D'ailleurs, quand je parle d'art, c'est plus souvent à la littérature, à la bande dessinée ou au cinéma que je fais allusion (mon crédo, ce sont les arts narratifs, le figuratif ça me casse les burnes). Et que suis sincèrement convaincu que ce sont dans leur facettes expérimentales et avant-gardistes que ces arts sont les plus intéressants et enthousiasmants.

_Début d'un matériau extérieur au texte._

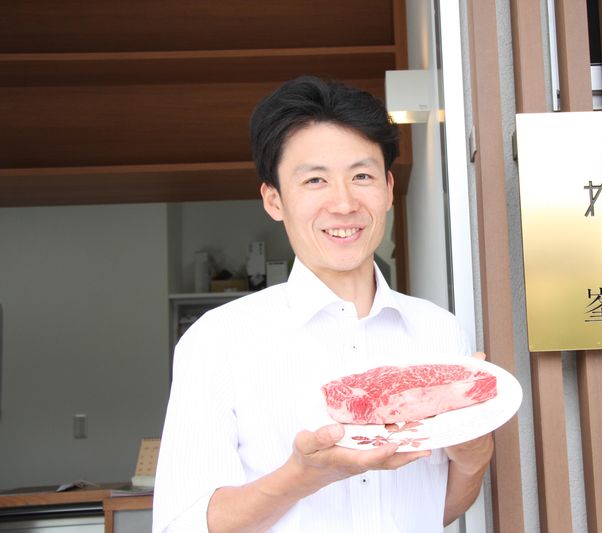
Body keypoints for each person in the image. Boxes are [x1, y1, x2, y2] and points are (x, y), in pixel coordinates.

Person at [152, 76, 493, 532]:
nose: (344, 203)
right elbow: (183, 524)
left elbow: (435, 510)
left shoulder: (440, 332)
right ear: (274, 200)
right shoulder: (218, 341)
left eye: (362, 176)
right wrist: (302, 477)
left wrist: (474, 459)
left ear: (389, 188)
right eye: (315, 180)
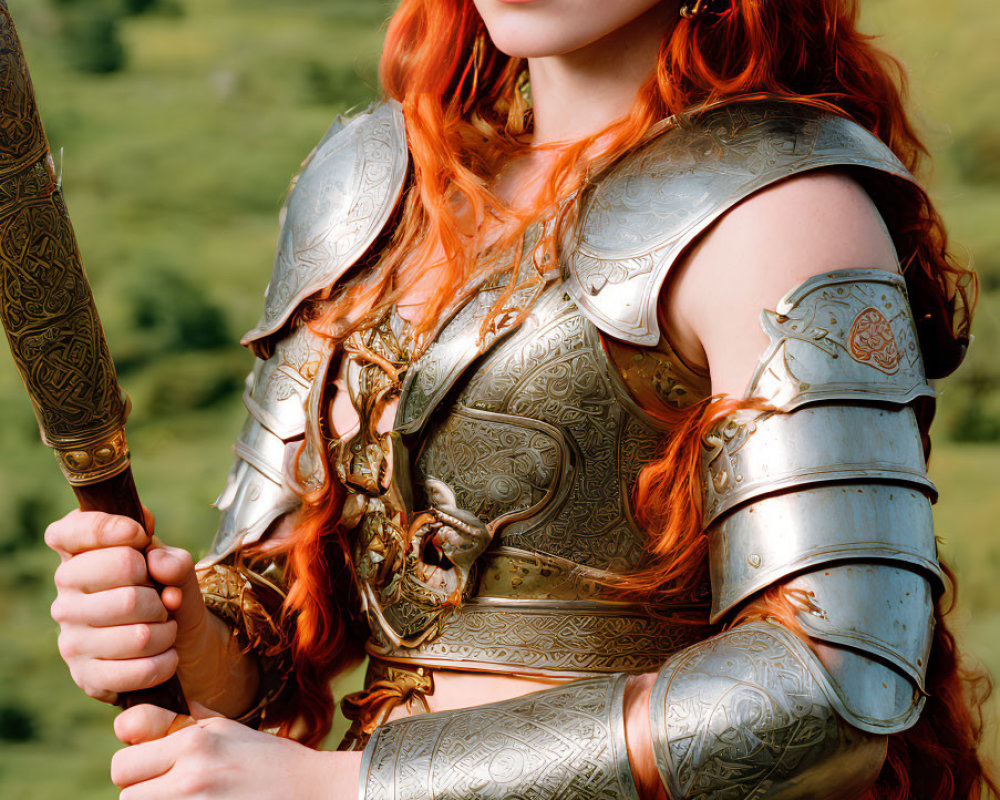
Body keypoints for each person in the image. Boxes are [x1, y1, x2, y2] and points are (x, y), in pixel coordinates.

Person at [43, 0, 996, 798]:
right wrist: (184, 631)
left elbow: (826, 687)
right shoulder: (372, 187)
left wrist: (347, 787)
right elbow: (275, 605)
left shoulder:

En un mot, je fais mienne la devise de la revue AX (revue japonnaise de manga) :
L'art doit être indépendant,l'art doit être ouvert, l'art doit être expérimental
(la version originale, c'est "le manga" à la place de "l'art", mais bon, c'est kiff-kif).
Mais c'est pas trop le sujet.
Pour enrevenir à Télérama, une légende veut qu'ils assassinent tous les films. Rien n'est plus faux. Pour s'en convaincre, il suffit d'aller faire un tour sur
allocine et de voir les notes qu'ils attribuent. Il ont été fichus de mettre deux étoiles à
Il était une fois dans l'oeud, c'est dire.
Donc non, à Télérama on ne casse pas le commercial, on fait juste comme si. On noie le poisson dans une belle logorhée intello (ça vaut aussi pour les Cahiers cette dernière remarque), on casse de temps à autres un film ensencé par les autres (récemment le
Wenders - avec raison pour une fois) afin de cultiver un peu sont coté rebèle indépendant, mais ça va pas plus loin.
Télérama se contente de surfer sur les vagues branchouilles (cinoche asiatique, le dogme,...) et de flatter sa clientelle de bobos.